SARAJEVO, Bosnia-Herzegovina (AP) — Spain's prime minister on Saturday expressed support for Bosnia to become a candidate for European Union membership amid fears that uncertainty caused by the war in Ukraine could fuel instability in the ethnically torn Balkan nation that went through a devastating conflict in the 1990s'.
Prime Minister Pedro Sanchez came to Sarajevo from Serbia, where he kicked off his tour of the Balkan region on Friday. Sanchez will also travel to Montenegro, North Macedonia and Albania.
“During my meetings today I wanted to highlight the opportunity that would be for Bosnia and Herzegovina if the European Union would take its enlargement with a new sense of urgency," Sanchez said at a press conference.
Yet Bosnia, still dominated by nationalist politicians long after the end of the 1992-95 war, has been locked in political and ethnic disputes that have stalled the country's EU membership bid. Bosnia's Serbs, backed by Russia, have sought to win more independence for their Serb-run half of the country, while disagreements between the Bosniaks, who are mostly Muslim, and Croats have blocked the normal functioning of their joint entity.
The political stalemate has sparked concerns that Bosnia could face further ethnic divisions if left behind in the EU process.
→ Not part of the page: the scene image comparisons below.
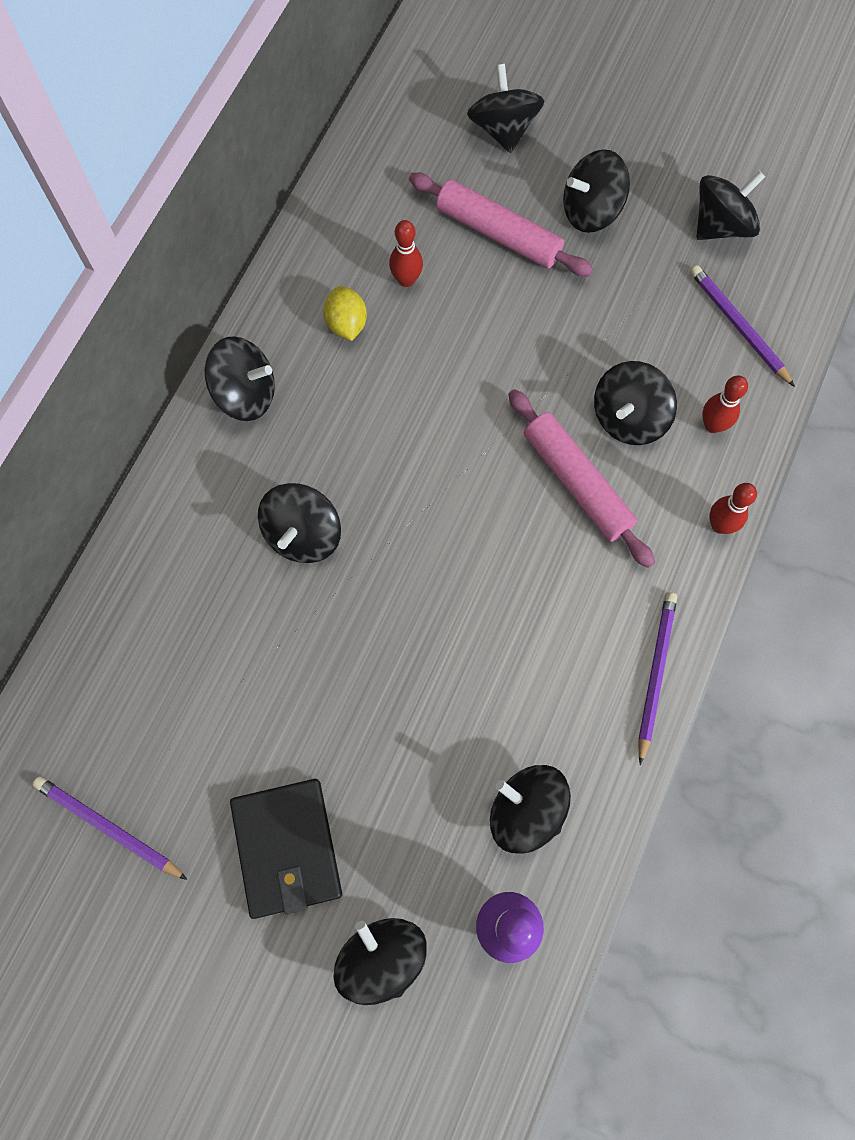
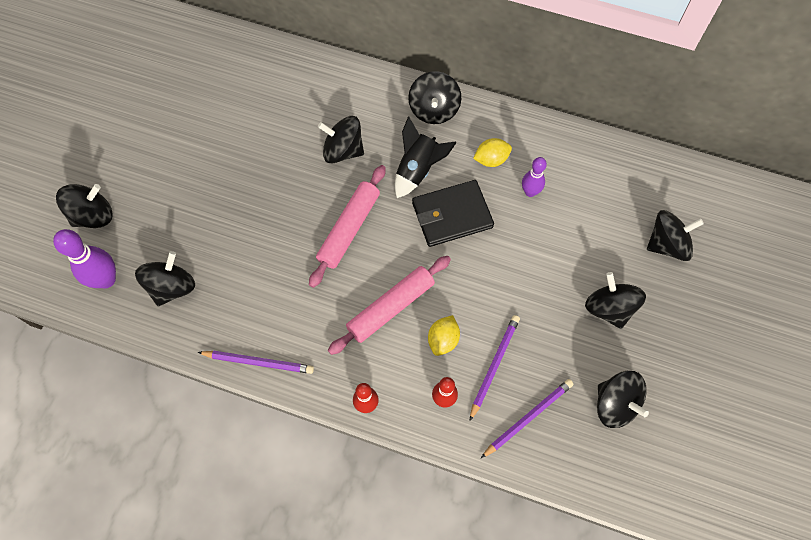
camera: 85 degrees right, 5 degrees down
purple pencil [32,776,188,880] -> purple pencil moved to [469,315,520,421]
black wallet [230,779,342,919] -> black wallet moved to [412,180,494,247]
red bowling pin [389,220,423,287] -> purple bowling pin [522,157,547,197]
pink rolling pin [409,173,593,276] -> pink rolling pin moved to [309,165,386,288]
black spinning top [594,361,677,445] -> yellow lemon [428,315,460,356]
none -> black rocket [395,116,457,198]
Some regional leaders have called for Bosnia to be granted a EU candidate status along with Ukraine and Moldova in June to show the EU's commitment to the volatile region.
Sanchez said Spain supports Bosnia's “European perspective.” He expressed hope the country would take necessary steps to become a membership candidate by the time Spain takes over EU's rotating presidency in the second half of 2023.
"During the last European Council (meeting), I told my fellow heads of governments (of) my full support in favor or Bosnia and Herzegovina being designated a candidate country.” said Sanchez.
Sanchez also noted the Srebrenica massacre in July 1995, when Bosnian Serb troops executed over 8,000 Bosniaks months before the end of the war, a crime that has been designated as Europe's only genocide since World War II.
More than 100,000 people were killed and millions were displaced in Bosnia's 1992-95 war before it ended in a U.S.-brokered peace agreement.